ChallengesBy Ericka Chickowski | Posted 2008-08-05 Email Print
The future of data management, integration and search could lie in semantic web technology. Baseline is arming readers with information on semantics technology by examining the niche, the opportunities and challenges it may present to business leaders, IT management and end users in the next few years.
Many experts, however, do believe that it will take a little longer than overnight for semantics to make a real difference within most mainstream organizations.
“If I were to put a number of years─it depends on the general economic situation and a number of factors─I would definitely say it’s less than five years, probably less than three years before we see mainstream adoption,” Polikoff says. Gilbane Group’s Moulton is less enthusiastic about semantic technology’s near-term prospects. “We’re talking a decade or more for it to really work well. It’s like voice recognition. It’s just kind of creeping along and creeping along and it’s getting a lot better, but it’s still not everywhere. It doesn’t always work really well,” she says. “It’s the interface that’s the real issue. It’s not the technology. These are design problems more than technology problems.”
Many other obstacles must be conquered for semantic technology to really be picked up by the average enterprise. Foremost is the issue of developing ontologies.
“Ontologies really have to get built up. They get built up in two ways. One is through humans creating them for these sophisticated applications, and there are government agencies and professionals who do this,” Moulton says. “And the other way is through machines calling context and by learning how language is being used.”
A number of ontology languages and standards have already been created to help organizations and tools developers build up ontologies in a uniform manner. But some observers are critical of the current semantic ecosystem and language structure. Giannandrea of Metaweb believes these languages are unnecessarily complex. “It’s great that the schema can be malleable and contributed to,” he says. “But it’s not OK if, in order to do that, you’ve got to know ontology languages. There’s nothing fundamentally wrong with these ontology languages, and I understand the value. It’s just that you’re being asked to buy more than you need in order to get the benefits. You’ve got these markup languages like RDF or N3 or OWL, and you’ve basically got to buy into a whole tool chain before you can get these up.”
Metaweb is championing better integration with existing APIs and markup languages, and the company is using a wiki-style base of volunteers to build up a web of connections between public information in order to bypass the complication of these ontology languages. Limitations in most organization’s database infrastructure create the biggest roadblock to the use of semantics within the enterprise, Giannandrea says.
“While there are some business standards being created for invoicing, and this and that transaction, the majority of the semantic meaning the companies are capturing within their databases is locked up in the database,” Giannandrea says. “If I have a personnel database, and it has people’s names, date of birth and managerial position, the schema for that and the meaning of those terms for a field value is basically unique to that database.”

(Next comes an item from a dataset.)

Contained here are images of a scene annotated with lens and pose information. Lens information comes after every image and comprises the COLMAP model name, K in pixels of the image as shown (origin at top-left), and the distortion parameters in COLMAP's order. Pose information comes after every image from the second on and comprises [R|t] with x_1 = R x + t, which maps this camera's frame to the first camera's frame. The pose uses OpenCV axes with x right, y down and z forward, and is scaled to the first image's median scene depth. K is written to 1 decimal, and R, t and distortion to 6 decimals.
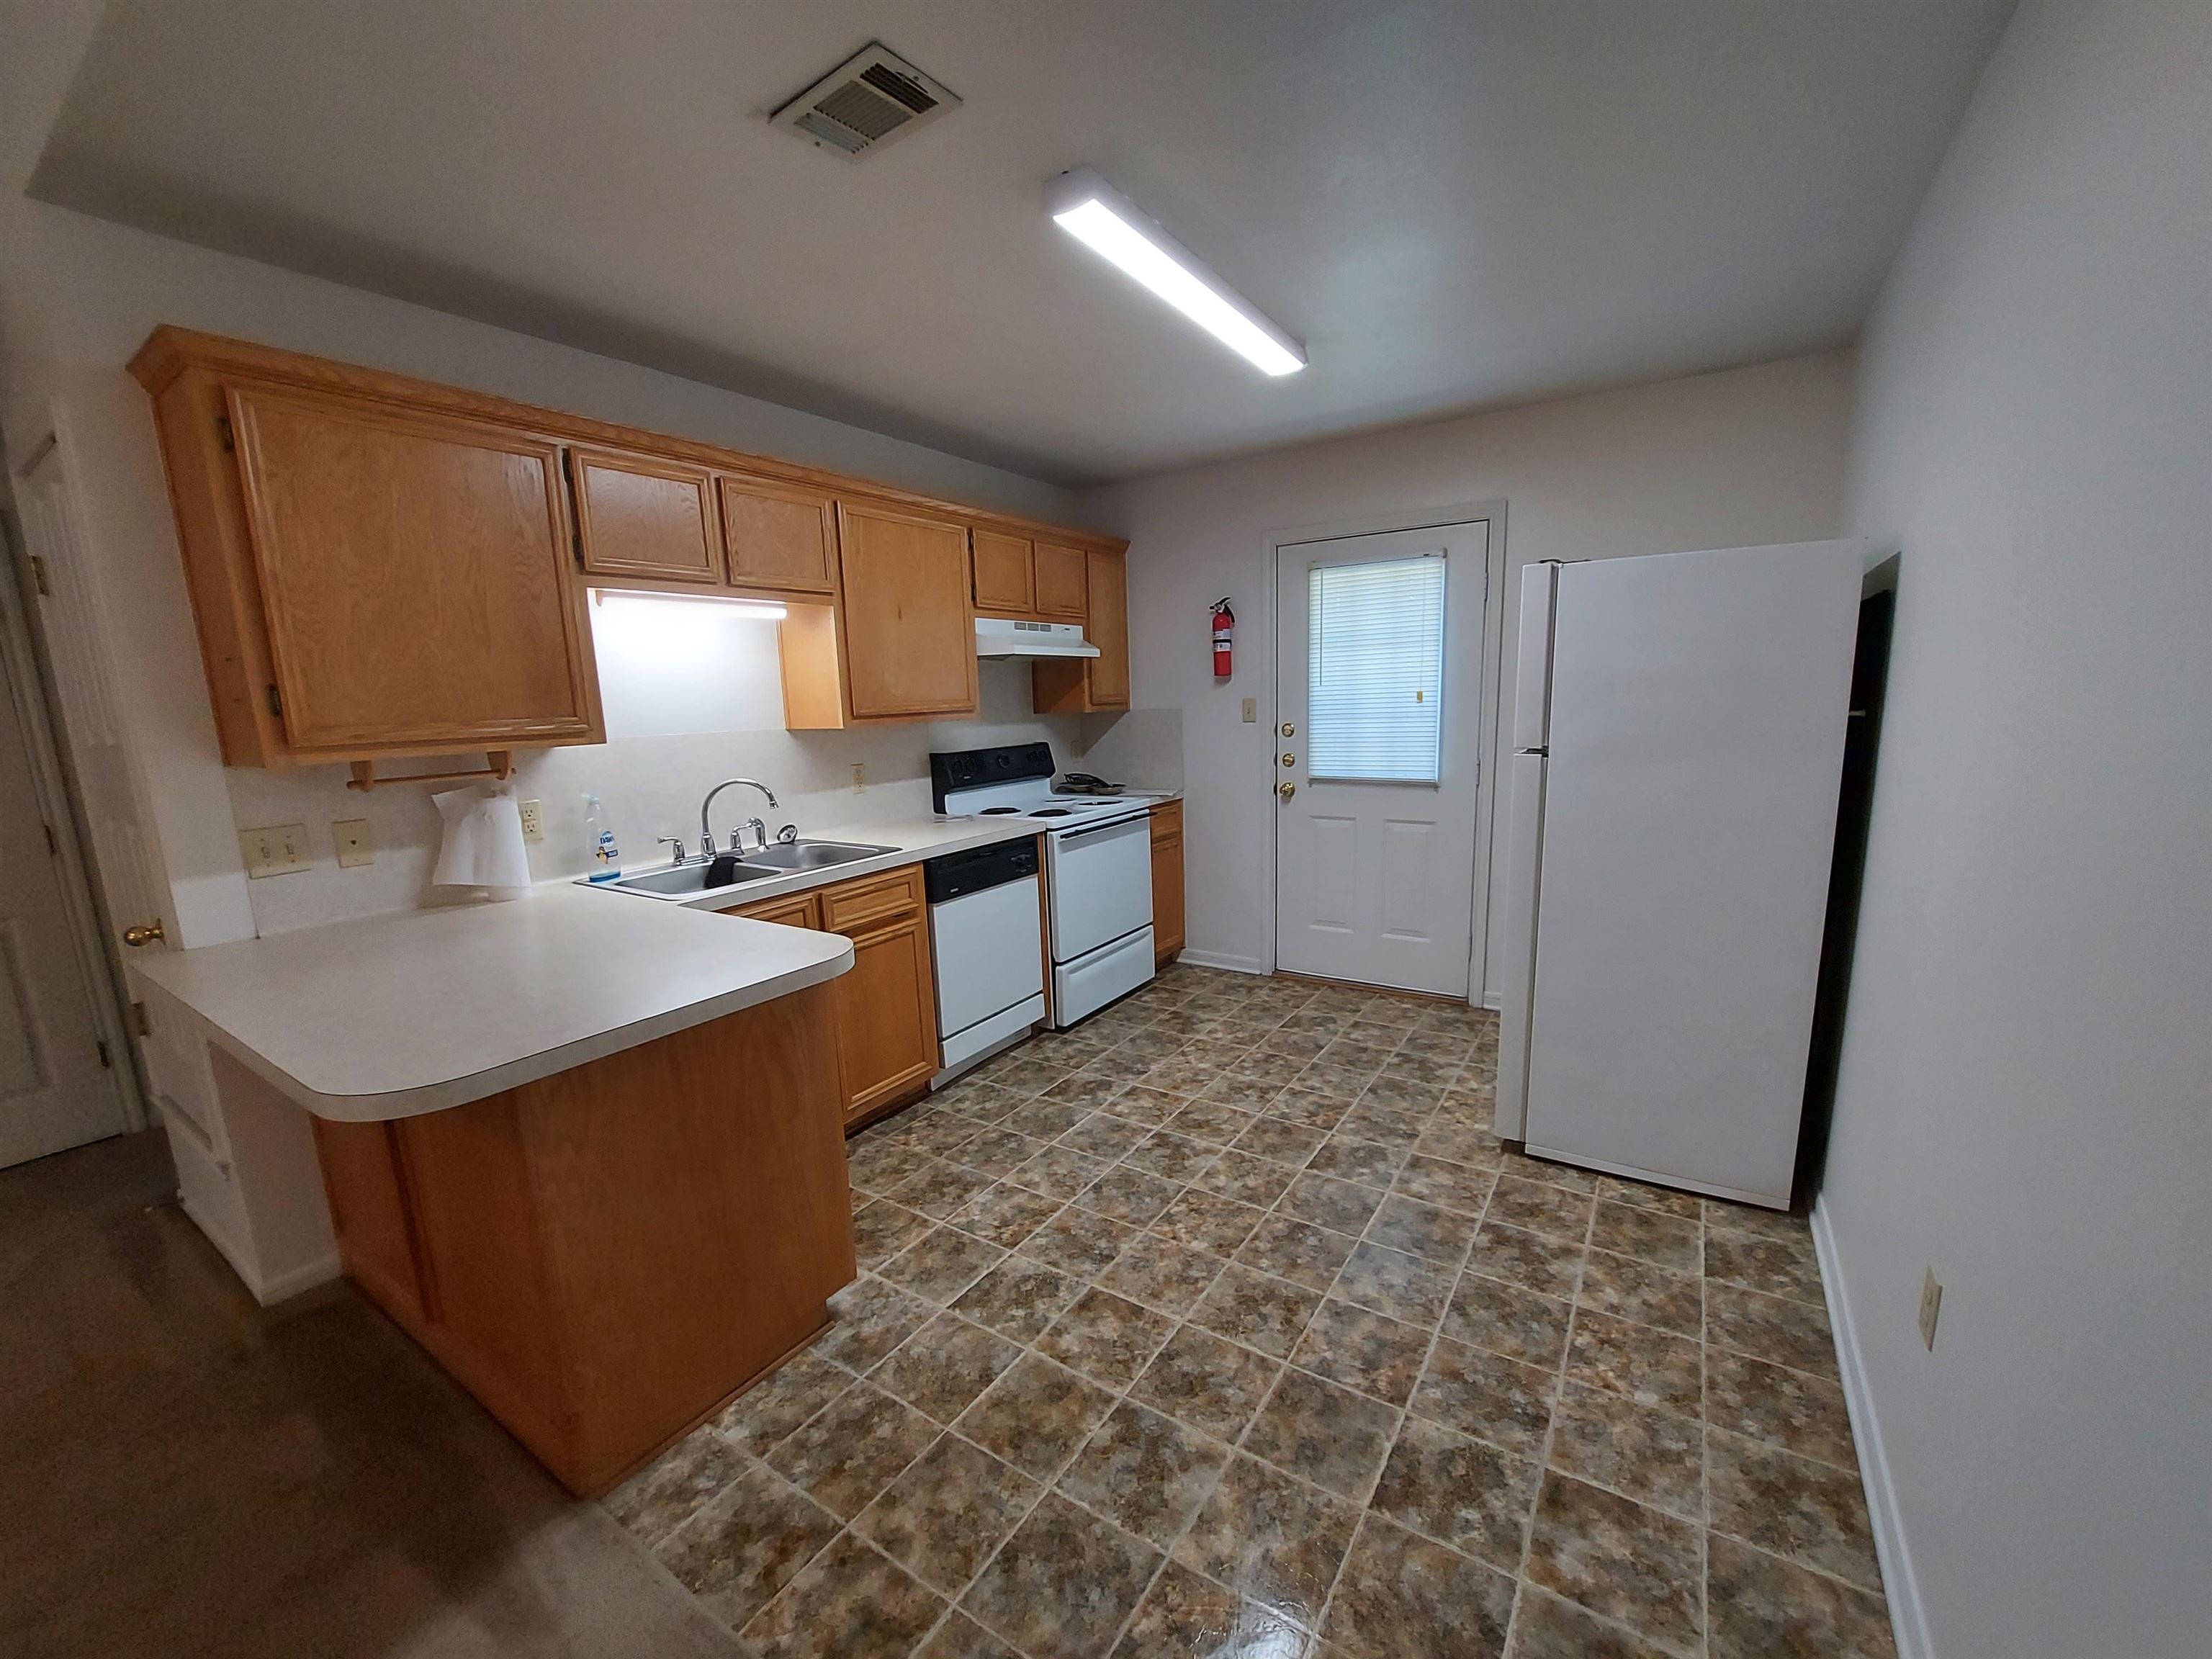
lens RADIAL K [[879.3, 0, 1109.0], [0, 879.3, 853.0], [0, 0, 1]] dist [-0.021893, 0.000091]
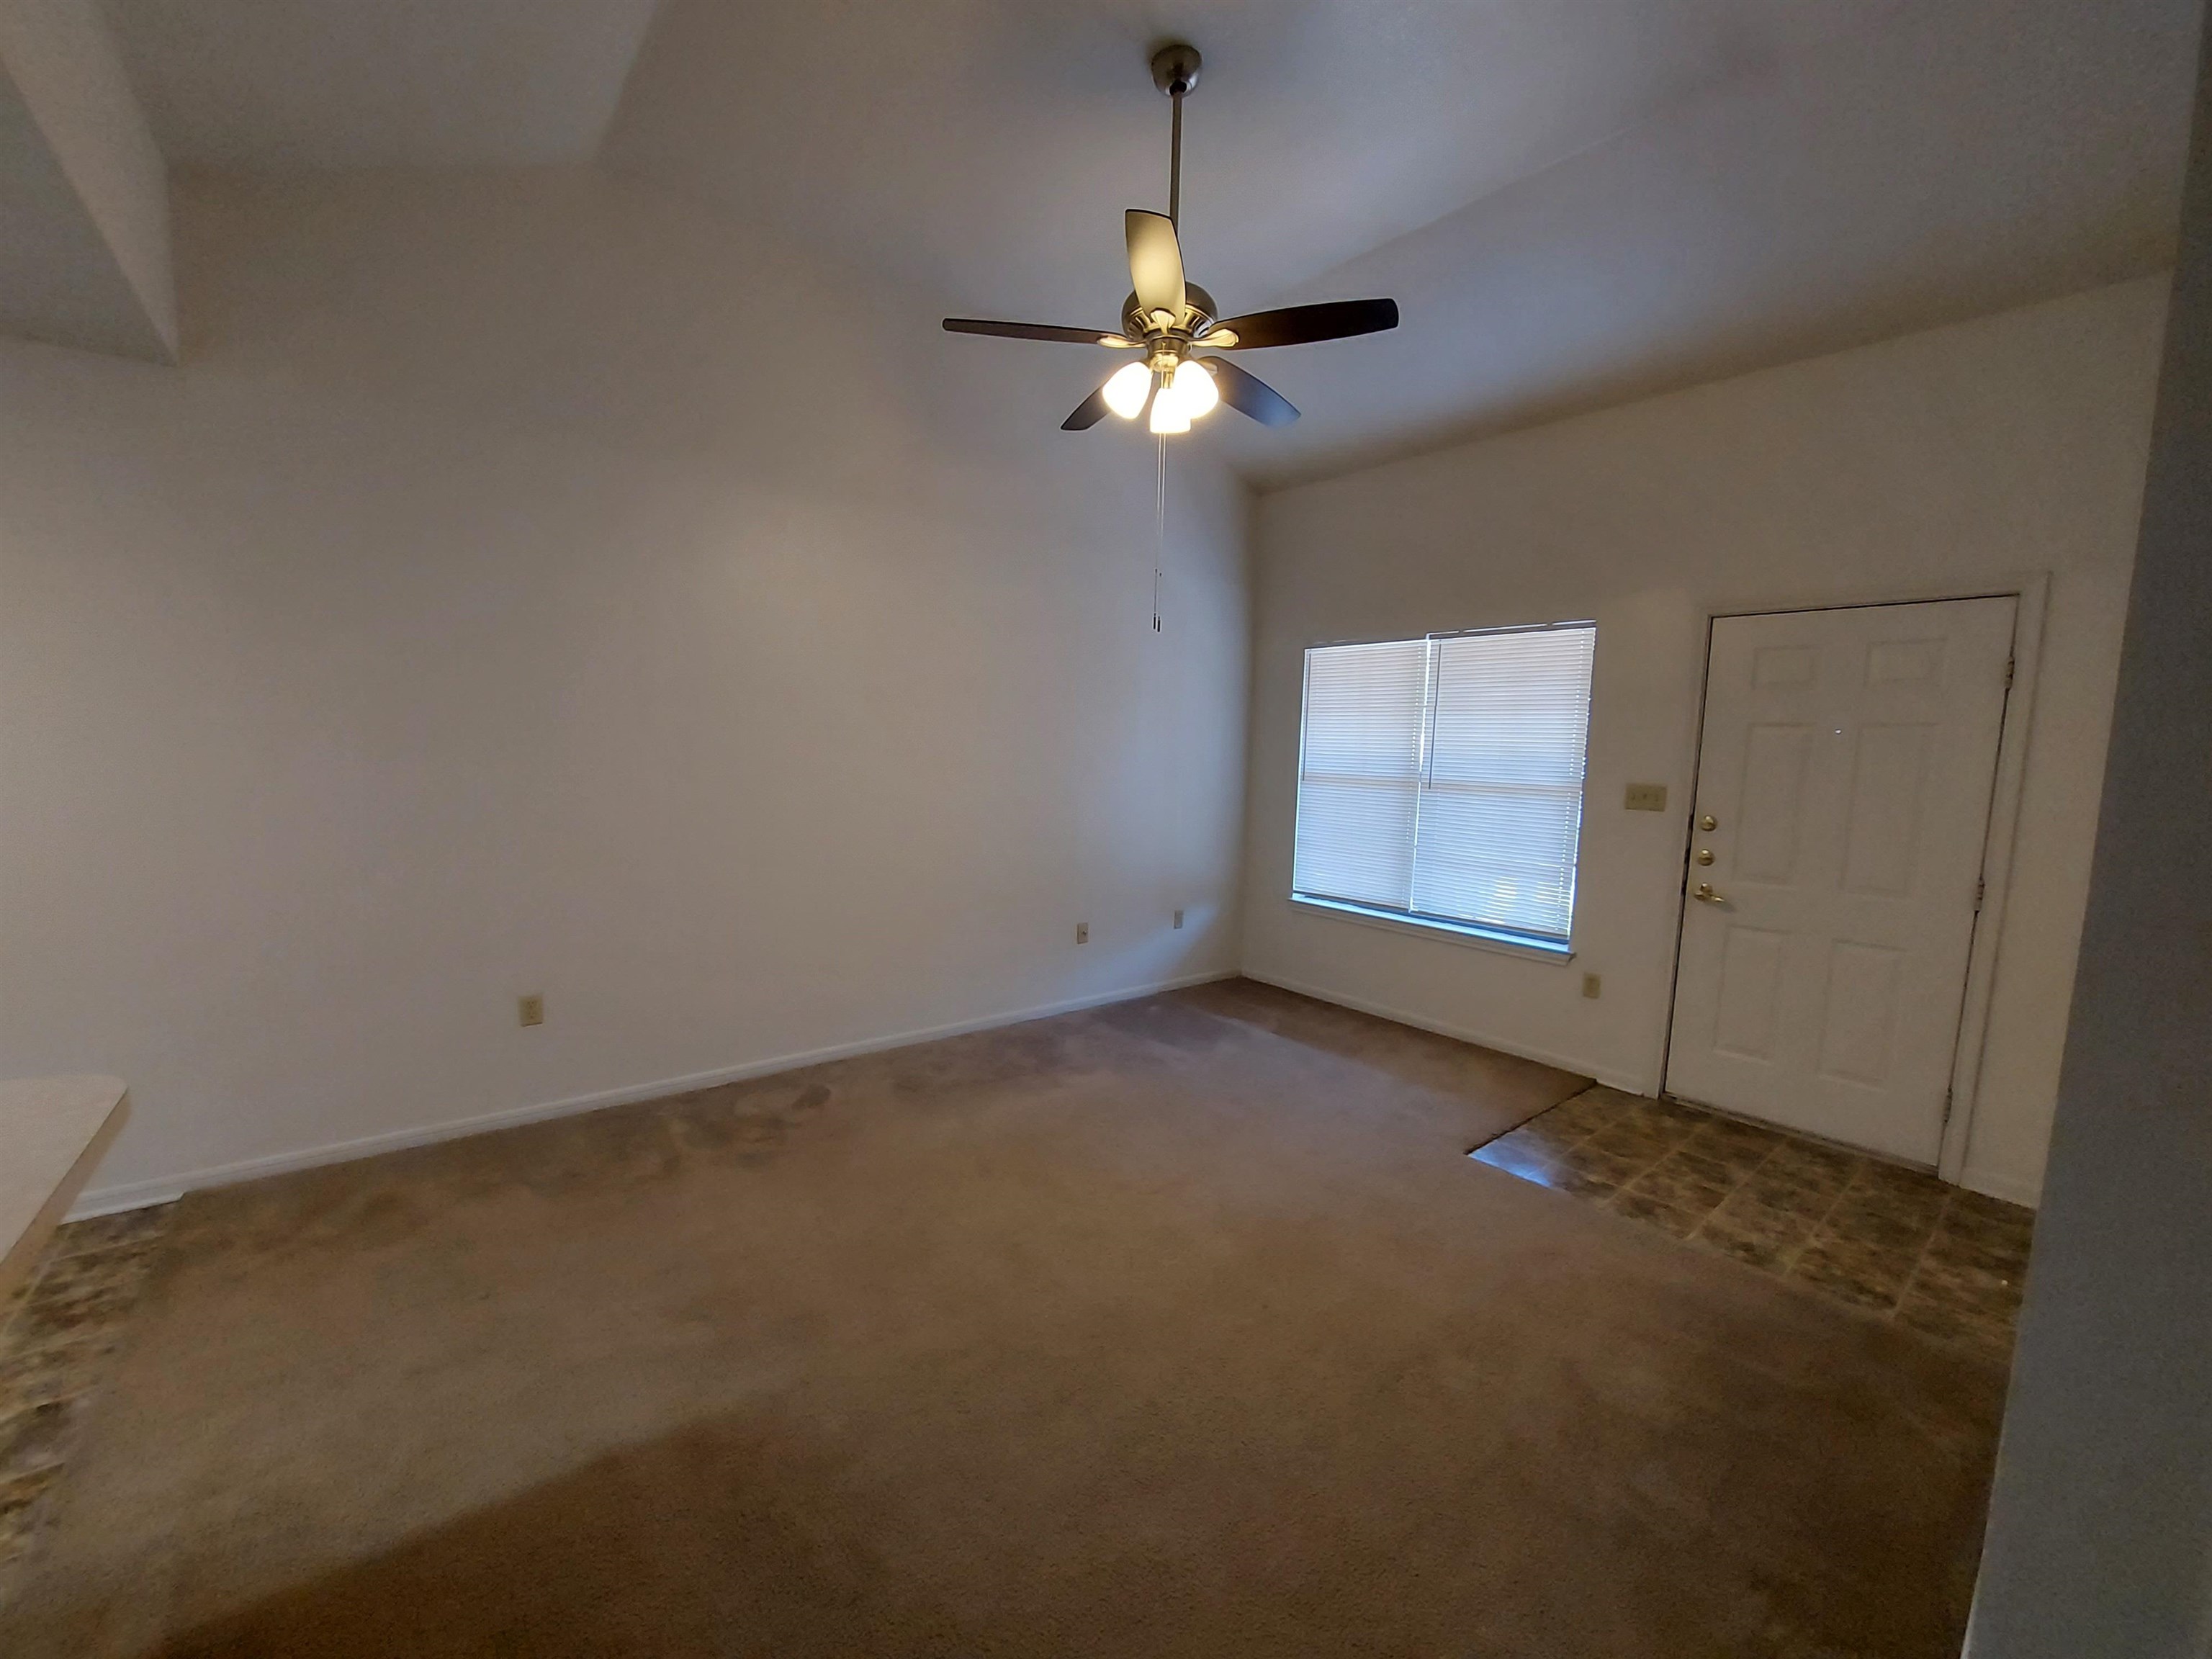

A whole industry has been created to aid database cross-referencing and schema matching because that’s what it takes anytime an organization would like to connect two databases together.
“We talk to many CIOs who say this is complete madness. We have these tools that let the data flow back and forth, but we don’t know that the field might have the same meaning,” Giannandrea says. To create numerous connections between the data, there is a need for what’s called a “triple predicate-based” database.
“You’d have Arnold Schwarzenegger in the system and Maria Shriver in the system, and you’re going to represent that they’re married by adding ‘Arnold is married to Maria. Maria is married to Arnold.’ These sorts of triple predicate-based systems have existed since the 1960s, and there’s general agreement that if you’re going to represent structured but open-ended human knowledge, you’ve got to use them,” he says. ]
The problem is that most relational databases are not appropriate for storing and operating on these scales. Column database stores, which are used for data warehousing, are also not appropriate for queries on these relational stores. So, the problem is, you need a new kind of database. And that’s a little a bit of a problem if you’re an enterprise and have all of your data in a relational data store. People are beginning to recognize that. There are a lot of database researchers, and well-known people in the field are beginning to write about this.”
The vision of semantics is great; it just needs to be simplified in its execution, Giannandrea says. “You have to make this stuff acceptable,” he says. “We think the underlying idea is fantastic. Our computers need to be able to understand the concepts so that they can then do more for you. That’s a great vision. It’s just that the current tool chain is a little too academic and based too much in the realm of artificial intelligence.”